There is some interesting engineering that needs to happen near large joints -- as you say, a "perfectly form-fitting sweater" might have some difficulties at the armpits for instance as we have such a range of motion there. But these are well-studied problems!
I think knit cloth would do really well with small variations. If the target is form fitting, you want it to just touch everywhere. Knit is pretty tolerant of that.
Indeed, this kind of reminded me a little of the Westworld robot printers. But having a program individually calculate all the orientations and determine the best strength is a just as much of an art.
I love these machines they’re so much fun to watch (for me at least they’re still in “how on earth did someone work out how to make this?” Part of my brain)
I recall someone publishing something similar a few years ago - I wonder how this compares?
CF isn't so different from a lot of natural fibers, I would think if you loaded up the knitting machine with bamboo yarn, you could glop resin onto the finished product to achieve something similar to carbon.
The mold is the tricky bit. You need to make your knitting in sections that will fit over the mold. It might be more effective than using strips, or it might just be more expensive.
There's no such thing as a copyright notice. There's no need for them, copyright exists automatically on any creative work. What you may have been looking for is a copyright license. These give permission to share the work, possibly subject to certain conditions.
The absence of a license simply means you ARE NOT licensed to share the work in any way shape or form.
Your intentions seem to be good but you may want to reconsider.
Indeed. Western legal principle: everything is legal, until you get convicted.
(Technically it's even more specific than that.
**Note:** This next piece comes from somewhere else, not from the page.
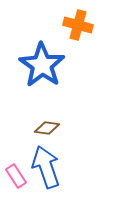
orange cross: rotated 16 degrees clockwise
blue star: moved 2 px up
You don't get to complain or get enforcement just because something is illegal. 3 conditions need to be satisfied. First, it needs to violate the law, as it the law applies to both the complainant and the defendant. Second there needs to be damage to the complainant. Thirdly there needs to be a causal connection between the damage and the law violation. And of course, there's still the implicit condition: there must be a complaint in the first place)
I wish people would keep this in mind when talking about law.
I can't get Google Drive to play mp4 files in Chrome (not here or on any other occasion). Is this happening to anyone else? Maybe I'm using a browser extension that messes with Google Drive. What I see is a waiting ticker cycling forever. The only way for me to play an mp4 file on GD is to download it locally, then manually drag and drop it in the browser or on another video player.
This is true, but you'll tend to get used machines (even at that price). I own a Passap 6000 as well as a single-bed machine; they're fun toys to have, definitely on the unusual side of the nerdy scale.